DATASET ENTRIES Block Start

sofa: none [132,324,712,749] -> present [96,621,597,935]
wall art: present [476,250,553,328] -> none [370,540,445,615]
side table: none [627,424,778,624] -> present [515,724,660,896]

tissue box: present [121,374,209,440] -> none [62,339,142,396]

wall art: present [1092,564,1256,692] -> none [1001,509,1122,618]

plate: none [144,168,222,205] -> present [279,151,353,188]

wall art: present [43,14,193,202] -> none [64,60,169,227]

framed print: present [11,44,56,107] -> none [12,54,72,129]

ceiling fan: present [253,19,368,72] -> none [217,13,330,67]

DATASET ENTRIES Block End

• EXERCISE DESCRIPTION
Each entry in the data must be copied exactly.

• RESULT FOR THIS EXERCISE
sofa: none [132,324,712,749] -> present [96,621,597,935]
wall art: present [476,250,553,328] -> none [370,540,445,615]
side table: none [627,424,778,624] -> present [515,724,660,896]

tissue box: present [121,374,209,440] -> none [62,339,142,396]

wall art: present [1092,564,1256,692] -> none [1001,509,1122,618]

plate: none [144,168,222,205] -> present [279,151,353,188]

wall art: present [43,14,193,202] -> none [64,60,169,227]

framed print: present [11,44,56,107] -> none [12,54,72,129]

ceiling fan: present [253,19,368,72] -> none [217,13,330,67]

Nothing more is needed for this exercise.